I quite like the definitions that Mark Smith gives for these types of learning in his article about Chris Argyris:

Single Loop Learning

Single-loop learning seems to be present when goals, values, frameworks and, to a significant extent, strategies are taken for granted. The emphasis is on ‘techniques and making techniques more efficient’ (Usher and Bryant: 1989: 87)

Any reflection is directed toward making the strategy more effective.

Double Loop Learning

Double-loop learning, in contrast, ‘involves questioning the role of the framing and learning systems which underlie actual goals and strategies

I’ve found in a lot of ‘agile’ teams that I’ve worked on we do single loop learning pretty well but often struggle when it comes to double loop learning.

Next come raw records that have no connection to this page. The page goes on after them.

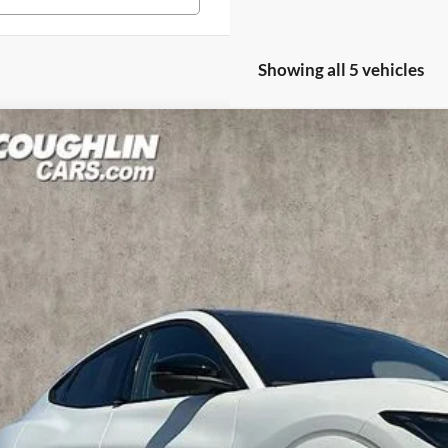
Showing all 5 vehicles
Ford Mustang Mach-E
GT
hlin Ford of Pataskala
FMTK4SX8SMA40945
Stock:
J7340
Model:
K4S
$61,7
ck
PRICE
Less
P:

For example while working in Pune I would often hear people justify the use of an “agile practice” with the phrase “we do it because it’s agile” without necessarily reflecting on the benefit the practice was supposed to be providing.

I was therefore quite pleased to see my colleague Claire employing some double loop learning while questioning the value of the wrap up that we do at the end of each day of ThoughtWorks University.

The wrap up is a 15 minute stand up where people share what they’re learned during the day that might be useful for other people to know as well.

Claire raised the point that it doesn’t necessarily work well as a learning device because it’s quite difficult to switch so quickly from working on the project to having to reflect on what you’ve learned.

When we discussed the usefulness of the session as a group a couple of people pointed out that it works quite nicely as an end of day activity and helped create some closure on what they’d been working on.

Jim also encouraged the group to stick with it for a bit longer as his experience from the previous university was that the wrap up sessions tended to get better as people got more used to the format.

We decided to stick with it for the moment and it’s been interesting to notice that the quality of the discussion does seem to have improved as the days have gone by.

Despite that I thought it was really good that the group took the chance to reflect on whether something which had been pushed on them was actually useful rather than just going with it for 6 weeks and not getting much out of it.